Tanto Chrystal quanto Electra, vivenciaram e ainda enfrentam estigma social, e possivelmente pior. “A ameaça constante de violência e discriminação leva a desafios reais de saúde mental, incluindo depressão, ansiedade e pensamentos suicida”, diz Chrystal.
Chrystal e Electra perceberam suas identidades de género ainda jovens. Chrystal sabia que era transgénero aos dez anos, enquanto Electra se sentia desconectada de seu corpo, mas não sabia como chamá-lo até terminar a escola.
“Foi quando eu estava no 2º ano que me deparei com a palavra gay, mas ela não combinava. Depois da escola, trabalhei em mim mesma e na minha identidade e percebi que me sentia mais confortável me identificando como transgénero”, explica Electra.
Frequentar a escola para elas, não foi uma tarefa fácil. Chrystal, por exemplo, foi expulsa do ensino médio porque compareceu a uma parada do Orgulho LGBTQIAP+. Electra tentou se resguardar enquanto estudava. “Sempre tentei me conformar para completar minha educação”, diz ela.
Muitas de suas amigas, no entanto, foram expulsas ou tiveram de abandonar a escola por causa de suas identidades de género.
Estar em espaços públicos pode ser particularmente preocupante. Chrystal sempre avalia a segurança de seu ambiente e se mantém conectada com amigos ou familiares de confiança. “Eu me certifico de ter um plano de como sair rapidamente se me sentir ameaçada”, revela Chrystal.
A visibilidade de Electra, devido à sua defesa online, significa que ela corre um alto risco de ser alvo. “É desafiador ficar em um lugar por muito tempo, e se mudar é difícil porque as pessoas geralmente não querem alugar casas para mim”, ela explica. Electra se recusa a se esconder. “Recebo ameaças e mensagens ofensivas regularmente, mas isso não me impede de promover a compreensão e a aceitação”.

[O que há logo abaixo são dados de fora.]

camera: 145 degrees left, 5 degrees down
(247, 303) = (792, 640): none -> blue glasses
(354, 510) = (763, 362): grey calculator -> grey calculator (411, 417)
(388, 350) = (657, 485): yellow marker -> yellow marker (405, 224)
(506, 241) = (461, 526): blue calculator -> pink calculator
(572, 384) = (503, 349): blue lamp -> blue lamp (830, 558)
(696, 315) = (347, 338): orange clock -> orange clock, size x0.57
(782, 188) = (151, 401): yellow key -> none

Infelizmente, para Electra, o lar também não era o ambiente seguro que deveria ter sido. “Quando me assumi pela primeira vez, minha família não me aceitou de jeito nenhum, e tive que deixar a casa da família”, relembra Electra. Ela ainda enfrenta discriminação de alguns membros da família e às vezes é excluída de reuniões por causa de sua identidade de género.

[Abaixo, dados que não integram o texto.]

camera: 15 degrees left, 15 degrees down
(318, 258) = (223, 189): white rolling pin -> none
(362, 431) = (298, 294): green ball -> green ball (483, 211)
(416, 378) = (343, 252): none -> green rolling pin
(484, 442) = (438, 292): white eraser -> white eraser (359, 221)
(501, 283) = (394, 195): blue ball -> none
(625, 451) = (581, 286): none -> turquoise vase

Ela admite que não ser totalmente reconhecida pela família é difícil de aceitar. “Isso me incomoda muito…Parte meu coração! Há momentos em que estou estressada e deprimida com a incerteza da minha situação, e gostaria de falar sobre isso com eles, mas não posso. Sei que eles vão perguntar ´´não consegues parar de ser gay por quê?´´ Isso me deixa triste.”
Os relacionamentos familiares de Chrystal também são complicados. “Eles acabaram por desistir de tentar mudar-me e agora reconhecem-me como filha deles, embora não aceitem totalmente minha identidade de género”, ela diz.
O acesso a cuidados de saúde acolhedores é outra barreira para pessoas LGBTQIAP+ no Malawi. Não há hospitais no país que forneçam cuidados médicos relacionados à transição, como terapia hormonal ou cirurgia de redesignação sexual.
“Quero começar a transição”, revela Chrystal. “No Malawi não me deixam fazer isso – há a falta de medicamentos, e a lei não me deixa mudar meu género em documentos de identificação. Eu poderia até ser presa se eu fizer a transição aqui no Malawi se o governo descobrir.”
A experiência de Electra com assistência médica ecoa essas realidades. “Buscar assistência médica pode ser uma experiência incrivelmente estressante. Encontramos olhares, calúnias e abuso verbal directo”.
“O acesso limitado a suprimentos essenciais como lubrificantes e preservativos dificulta ainda mais os esforços para promover a saúde sexual e o bem-estar entre mulheres trans“, diz Electra.
Infelizmente, ainda muitos governantes africanos têm se mostrado insensível à questões LGBTQIAP+, refutando os direitos das pessoas Queer e chegam a ser intolerantes, de modo a aprovar leis duras que criminalizam a homossexualidade. A maioria dos países africanos que criminalizam a homossexualidade é fruto do colonialismo.